* [PAGE TEXT]:
━━━━━━━━━━━━━━━━━━━━━━━━━━━━━━

On Aug 16, 2004, at 1:16 PM, William B. Norton wrote:
Thanks to all who replied with data, and yes, the pricing was all 95th percentile.
Wow - the U.S. has an amazingly unhealthy and cut throat transit market in 2004.
Mind if I ask why you think it is "unhealthy"? I suppose an argument could be made that this is "below cost", but since you are not a provider and do not sell transit, I would hope the people doing so know their costs and margins better than you do. Unfortunately, I doubt any transit provider offering these prices will tell us if they are below cost. (Someone care to prove me wrong? :-) But since this is not 1999, I'm guessing at least SOME of them are profitable, and therefore the costs are not necessarily unhealthy. So perhaps you should be more careful of your characterization?

━━━━━━━━━━━━━━━━━━━━━━━━━━━━━━

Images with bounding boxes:

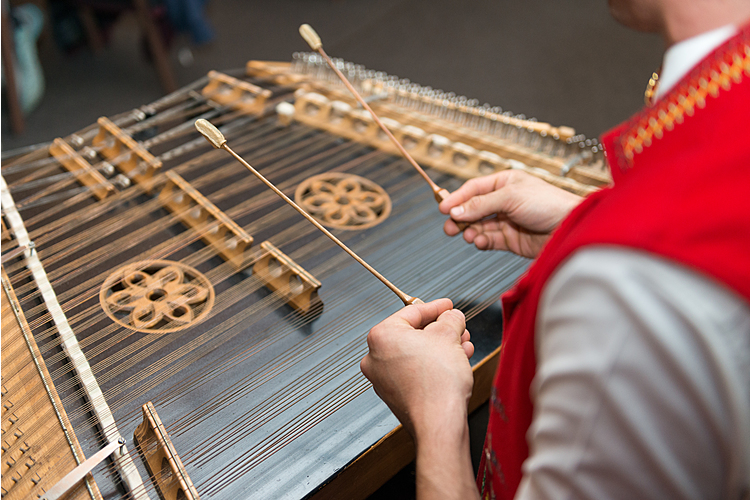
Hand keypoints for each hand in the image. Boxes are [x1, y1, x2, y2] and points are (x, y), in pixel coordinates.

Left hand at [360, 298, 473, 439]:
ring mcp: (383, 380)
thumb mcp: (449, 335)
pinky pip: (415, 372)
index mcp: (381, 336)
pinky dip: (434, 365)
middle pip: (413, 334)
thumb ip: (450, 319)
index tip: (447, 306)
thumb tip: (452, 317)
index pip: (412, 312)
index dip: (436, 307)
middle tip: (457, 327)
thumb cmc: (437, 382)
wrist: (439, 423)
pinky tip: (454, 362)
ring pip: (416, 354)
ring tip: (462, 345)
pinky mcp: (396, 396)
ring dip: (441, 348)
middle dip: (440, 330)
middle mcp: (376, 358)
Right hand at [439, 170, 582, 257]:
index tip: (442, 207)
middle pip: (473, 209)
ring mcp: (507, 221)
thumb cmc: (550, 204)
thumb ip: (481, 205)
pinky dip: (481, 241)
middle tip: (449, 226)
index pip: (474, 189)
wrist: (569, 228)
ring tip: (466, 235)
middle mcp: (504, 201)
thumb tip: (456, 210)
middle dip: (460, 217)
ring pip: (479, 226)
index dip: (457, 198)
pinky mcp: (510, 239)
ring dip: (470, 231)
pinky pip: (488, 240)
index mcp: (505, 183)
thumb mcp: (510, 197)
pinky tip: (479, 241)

━━━━━━━━━━━━━━━━━━━━━━━━━━━━━━

* [LIST OF TASKS]:
1. Answer these questions about the transit pricing message:
(a) What pricing basis did Norton say all the replies used?
(b) Which year does the writer say it no longer is when guessing that some providers are profitable?
(c) Whom does the writer hope knows transit costs and margins better than Norton does?
2. Carry the transit pricing message forward from its closing question with a further paragraph or two in the same voice.
These records were drawn from a separate source.

* [RESPONSES IN ORDER]:
1.
(a) The 95th percentile.
(b) 1999.
(c) The people who sell transit.

2.
A couple people said these prices were TOO HIGH, particularly for the gig commit, although several multi-gig commits came in tiered; for example, $45/Mbps for 1G commit, $35 for 2G, etc. on down to $21 for 8G commit. (One Tier 2 ISP said that they sold 1G commit as low as $18/Mbps, presumably simply reselling Tier 1 BW so the difference may be negligible.)
Having been a "Tier 2" (several, actually :), I can tell you that it is not "simply reselling Tier 1 BW" - which you should know, providing a service to allow Tier 2s to do more than resell transit from a bigger network....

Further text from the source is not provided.